Monthly archives: October, 2016

Moresampler 0.7.2 Release

Moresampler 0.7.2 is in the transition between 0.7.x and 0.8.x - Arpasing is not supported yet but some oto-generation features such as loading files from index.csv are implemented. There are some code refactoring & bug fixes as well.

The oto generator now is able to generate CVVC oto entries. Regardless of the format of input (hiragana/romaji), it outputs in any format you want. Once a voicebank is loaded there will be a prompt in the command line window asking for output format.

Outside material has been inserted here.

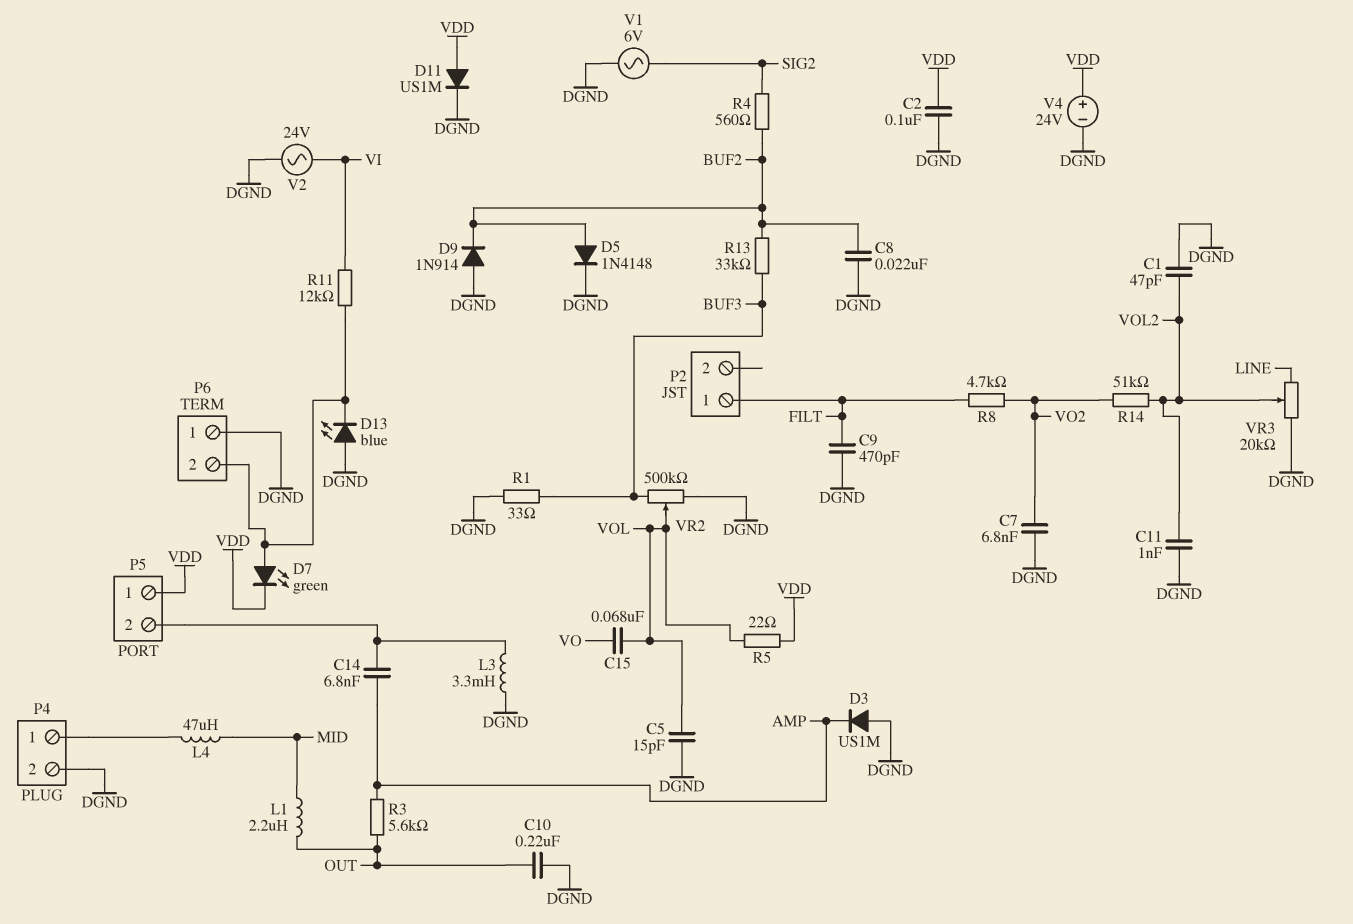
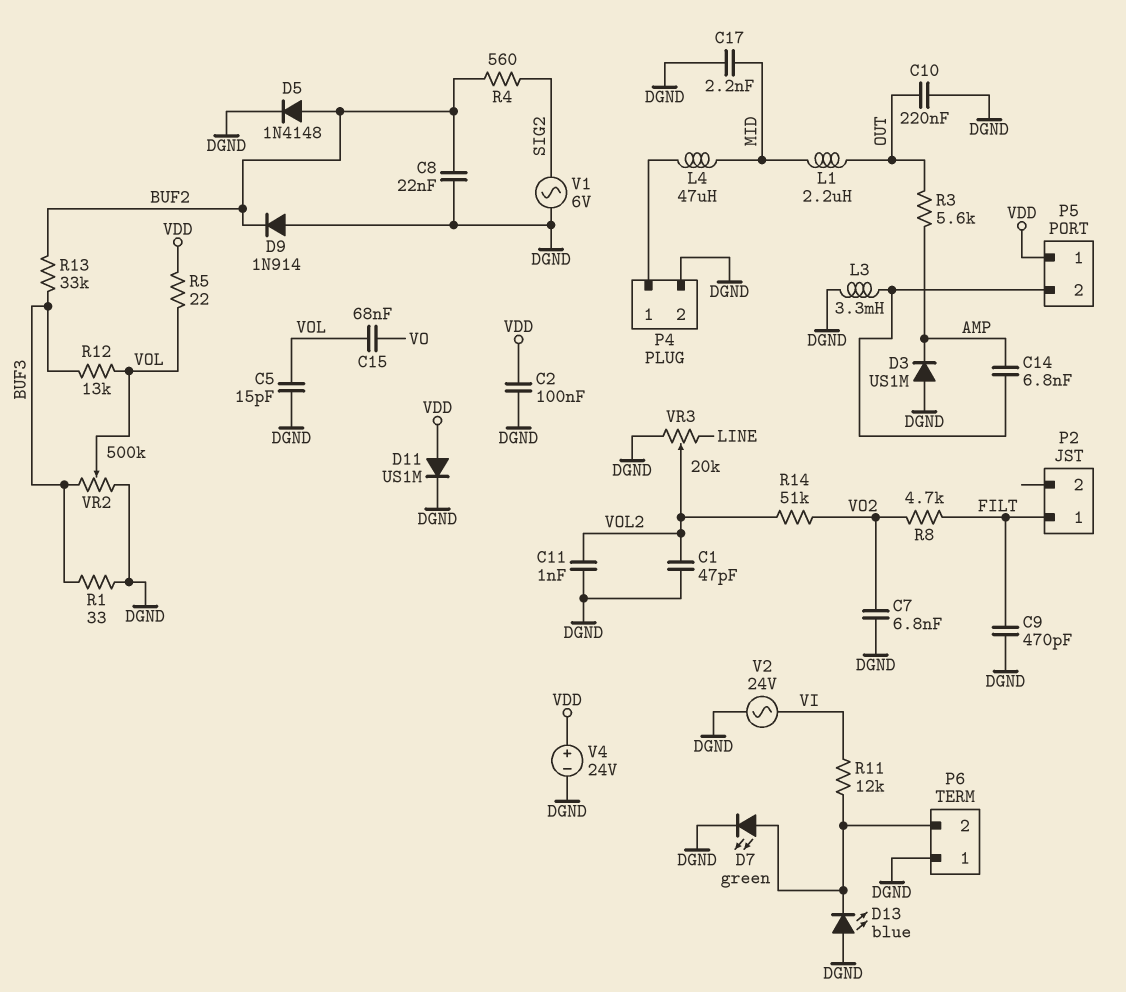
C17: none -> 2.2nF (DGND, MID)
D7: LED green (A P6/2, K VDD) -> LED green (A P6/2, K DGND)
R12: none -> 13k (BUF3, VOL)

In response to feedback that Moresampler's oto generator creates a lot of redundant (in a diphone synthesis sense) unit aliases, I've added an option that only updates the existing entries in a given oto.ini file, but not creating any new entry. Note that to enable this feature you need to have a "vanilla" oto.ini under the voicebank directory first.

Initial Results & Facts on Arpasing

Shortly after the release of Arpasing proposal, Adlez recorded a test voicebank and sent back to me in almost no time. I'd like to thank Uchuu and BagHeadChan for their contribution as well. Those data really helped me to work out a roughly working solution to voicebank labeling so I could start actually making songs with Arpasing voicebanks.

Here are two short samples I've created with Adlez's voicebank,

Unravel (English ver, lyrics by Lucy)

("Oh won't you tell me, please just tell me, explain how this should work. I fear who could it be, that lives inside of me. My conscience cracking, mind reacting, surrounded by the world. But here you're smiling bright, completely blind to life.")

Tokio Funka (English ver, lyrics by Jayn)

("In a hazy town with deception all around, there's a dusty cloud that drifts downward to the ground.")

Proposal of Arpasing, English UTAU Reclist & Specs

At the end of this two-month initial design phase, I proudly present Arpasing, a scientifically-designed English recording script and naming standard for UTAU.

Followed immediately after Moresampler 0.7.0's release, people were asking me if the oto generation feature would ever support English. I said yes, but later found the method for Japanese wasn't directly applicable for English, because of the myriad of different recording schemes each with its own phonetic notation. Writing wrappers for each of them seems to be a quite troublesome business, so I began to try if it's possible to unify the existing solutions into one.

And I also tried to tailor and apply the corpus design methods in academic publications on this very specific problem. The result may appear a bit bizarre and intimidating at a first glance, but much more concise than ever before. It achieves 96% diphone coverage in 120 tri-syllable utterances, and 42% triphone coverage in another 100 utterances.